Monday, May 2, 2016

Perils of Procrastination among Pacifica Iris

Kathleen Sayce
March 29, 2016

For those perfect gardeners among us, no pot of Iris seedlings ever goes a year or two too long before being separated and planted out. 

I'd like to know who they are, because this year I learned what happens when a styrofoam box of Pacifica Iris seedlings grows a year too long before division:  They grow their new roots into the box walls, out the bottom and into whatever medium is beneath. If the potting mix is to their liking, they also completely fill the mix with roots. 


A year past optimal planting out size, this dense mass of Pacifica Iris seedlings was not about to move to a new home easily. 


Thus, there I was on a sunny early spring day between storms, prying plants formerly seen as fragile out of what was formerly a porous and well drained potting mix of coarse perlite and half potting soil.  

First I tugged, then I tried to dig out some of the medium and gain some working space.  A few frustrating minutes followed with very little movement towards releasing these irises from their starter home. 


Sign of a thriving patch of Iris seedlings:  roots through the box into the gravel beneath. 

Then I resorted to my new favorite tool, a Japanese hori nori (gardening knife) and used the serrated edge to cut between plants, knowing I would cut through some.  Then I got tough, and held the box down with one foot and pried with both hands.
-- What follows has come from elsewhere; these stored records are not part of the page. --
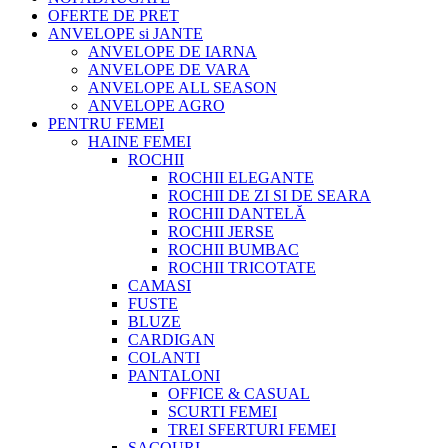
OFERTE DE PRET
ANVELOPE si JANTE
ANVELOPE DE IARNA
ANVELOPE DE VARA
ANVELOPE ALL SEASON
ANVELOPE AGRO
PENTRU FEMEI
HAINE FEMEI
ROCHII
ROCHII ELEGANTE
ROCHII DE ZI SI DE SEARA
ROCHII DANTELĂ
ROCHII JERSE
ROCHII BUMBAC
ROCHII TRICOTATE
CAMASI
FUSTE
BLUZE
CARDIGAN
COLANTI
PANTALONI
OFFICE & CASUAL
SCURTI FEMEI
TREI SFERTURI FEMEI
SACOURI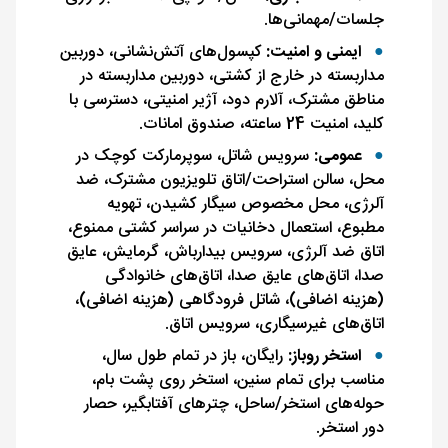
جلسات/مهمانی‌ها.
ایمنی و امنیت:
کپسول‌های آتش‌نشانی، دوربین
مداربسته در خارج از کشتی، دوربین مداربسته در
مناطق مشترک، آلارم دود، آژیر امنیتی، دسترسی با
کلید، امنیت 24 ساعته، صندوق امانات.
عمومی:
سرویس شاتل، سوپرمارکت کوچک در
محل، سالن استراحت/اتاق تلویزیون مشترک، ضد
آلرژی، محل مخصوص سیگار کشیدن، تهویه
مطبوع، استعمال دخانیات در سراسر کشتی ممنوع،
اتاق ضد آلرژی، سرویس بیدارباش، گرمایش، عایق
صدا، اتاق‌های عایق صدا، اتاق‌های خانوادگی
(هزینه اضافی)، شاتل فرودگاهی (هزینه اضافی)،
اتاق‌های غیرسیگاری، سرویس اتاق.
استخر روباز:
رایگان، باز در تمام طول سال،
مناسب برای تمام سنین، استخر روی پشت بام،
حوله‌های استخر/ساحل، چترهای آفتابگیر، حصار
دور استخر.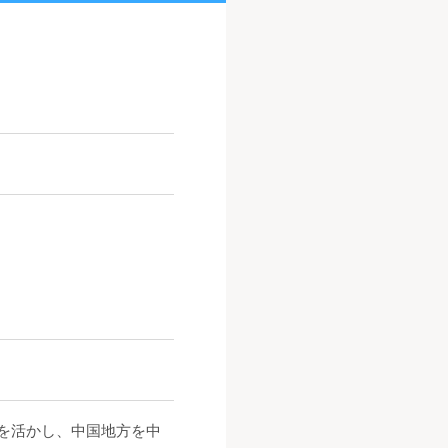
ウを活かし、中国地方を中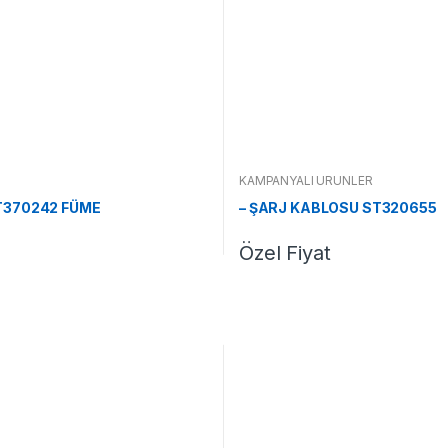
KAMPANYALI ÜRÜNLER
T370242 FÜME
– ŞARJ KABLOSU ST320655
Özel Fiyat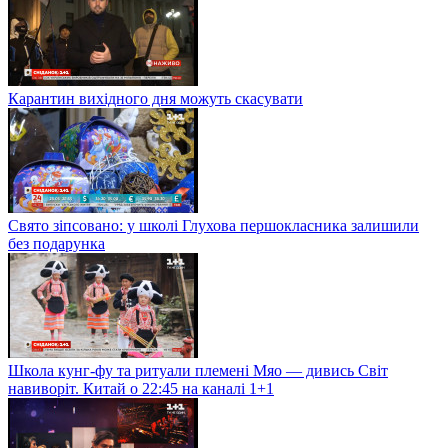
Карантин вихідного дня можуть скасувати
Свято зіпсовано: у школі Глухова першокласника залишили
без подарунка
Школа кунг-фу та ритуали племені Мяо — дивись Світ
навиворіт. Китай о 22:45 на каналі 1+1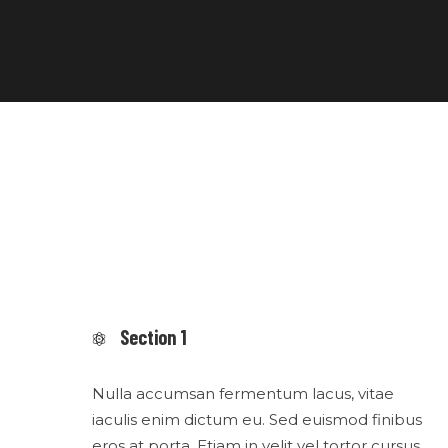
Section 1
Nulla accumsan fermentum lacus, vitae
iaculis enim dictum eu. Sed euismod finibus
eros at porta. Etiam in velit vel tortor cursus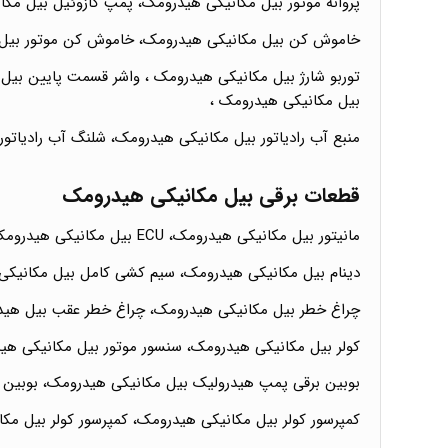
پروانه موتور بیل مکانیکی هیدرومک، پمپ گازوئیل بیل مکا
خاموش کن بیل مکانیکی هیدرومک، خاموش کن موتور بیل م
توربو شارژ بیل مکانیکی هیدرومک ، واشر قسمت پایین بیل 
بیل مکانیکی هیدرومک ،
منبع آب رادیاتور بیل مکانیکی هیدرومک، شلنگ آب رادیاتو
قطعات برقی بیل مکانیکی هیدرومک
مانیتور بیل مکانیکی هیدرومک، ECU بیل مکانیکی هیدرومک، سوئیچ استارت بیل مکانیکی هیدرومک، گاورنر بیل هیدرومک، فشنگی حرارت بیل مکانیکی هیدرومک،
دینام بیل مکانیکی هیدرومک، سیم کشی کامل بیل مکانیکی
چراغ خطر بیل مکانیکی هیدرومک، چراغ خطر عقب بیل هیدر
کولر بیل مکانیکی هیدرومک، سنسور موتور بیل مکانیکی ه
بوبین برقی پمپ هیدرولیک بیل مکانیکی هیدرومک، بوبین ر
کمپرسور کولر بیل مکانیکی هیدرومک، کمپرسور کولر بیل مک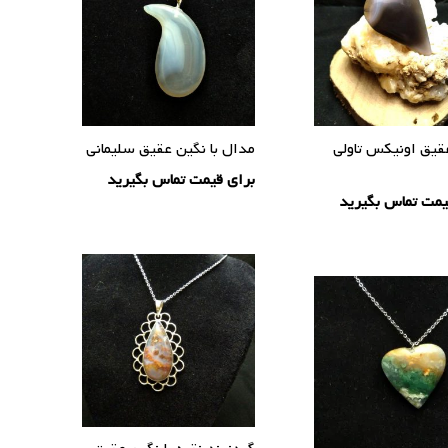
قیق اونیکس تاولی
مدال با نگین عقیق سلیمانی
برای قیمت تماس بگیرید
یمت تماس بگیرید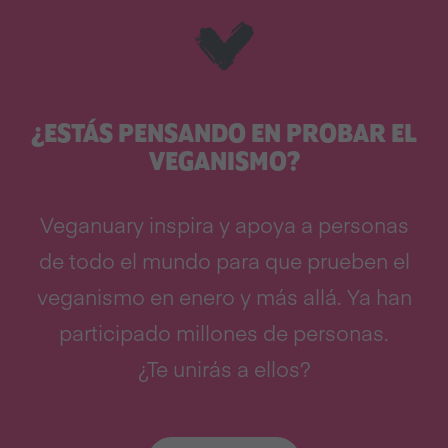
¿ESTÁS PENSANDO EN PROBAR EL
VEGANISMO?
Veganuary inspira y apoya a personas
de todo el mundo para que prueben el
veganismo en enero y más allá. Ya han
participado millones de personas.
¿Te unirás a ellos?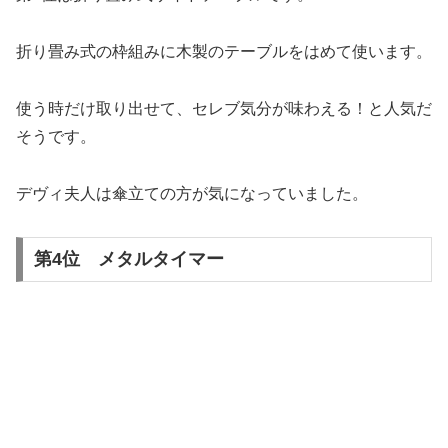
折り畳み式の枠組みに木製のテーブルをはめて使います。
使う時だけ取り出せて、セレブ気分が味わえる！と人気だ
そうです。
デヴィ夫人は傘立ての方が気になっていました。
第4位 メタルタイマー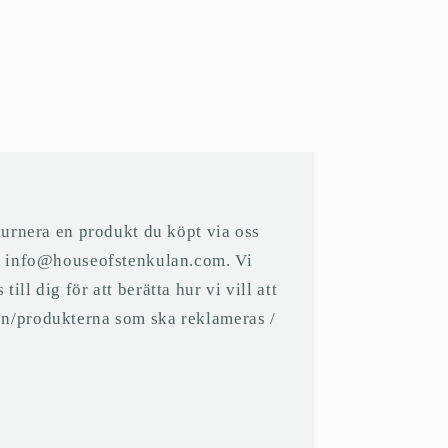
eturnera en produkt du köpt via oss
på info@houseofstenkulan.com. Vi
ll dig för att berätta hur vi vill att
n/produkterna som ska reklameras /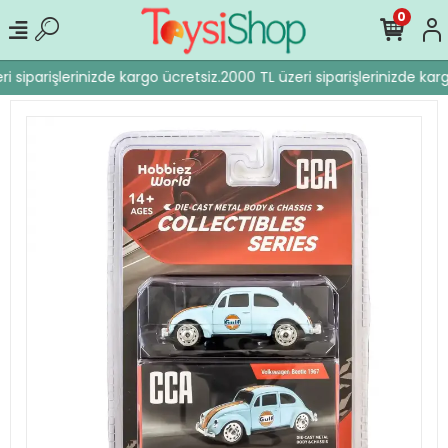
0
i siparişlerinizde kargo ücretsiz.
2000 TL üzeri siparişlerinizde karg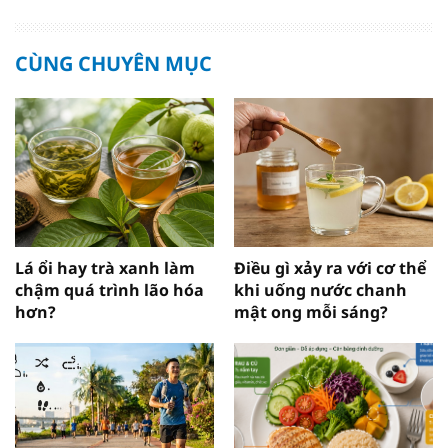
CÙNG CHUYÊN MỤC
Lá ổi hay trà xanh làm
Điều gì xảy ra với cơ thể
chậm quá trình lão hóa
khi uống nước chanh
hơn?
mật ong mỗi sáng?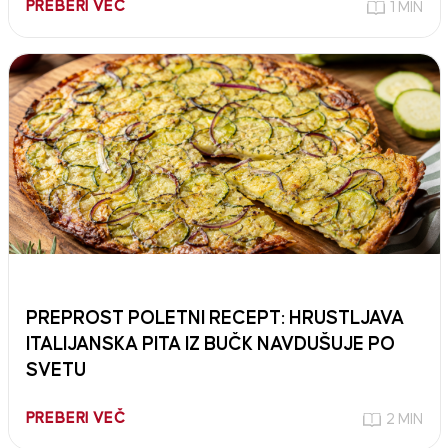
PREBERI VEČ
1 MIN
PREPROST POLETNI RECEPT: HRUSTLJAVA
ITALIJANSKA PITA IZ BUČK NAVDUŠUJE PO
SVETU
PREBERI VEČ
2 MIN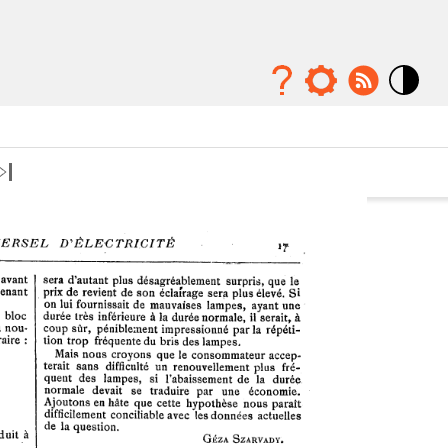
Mode
contraste
élévé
Finally, most of the soil and roots emerged in a solid mass, which I was able to cut, not pry, apart. 




On the second box, I simply cut it open along the corners and took the mass of roots and plants out, and then cut them apart. 


Remains of the planting box to the left, a portion of the root mass to the right


Then I checked the plants from last year, which will go out soon, and sure enough, these young Pacifica Iris have also grown through the box into the ground and into the walls. Only a third the size of the older seedlings, they should come out a little more easily. . . 



Last year's seedlings are also ready to go, but I might not need to stand on my head to get these out, if I move them soon. 

There are undoubtedly some choice seedlings buried in the masses I planted––which is probably the worst of the unintended consequences. 

Why use styrofoam boxes for seeds? In the first few years of growing irises from seed, I found that dark plastic pots heat up in the summer, and when combined with normal summer drought, many seedlings died. I grow larger seedlings faster in styrofoam, which I deduce keeps the roots cooler. I may need to rethink the larger-faster-healthier choice and go back to slower, smaller and a little less vigorous. Or get out in the garden and repot them more promptly!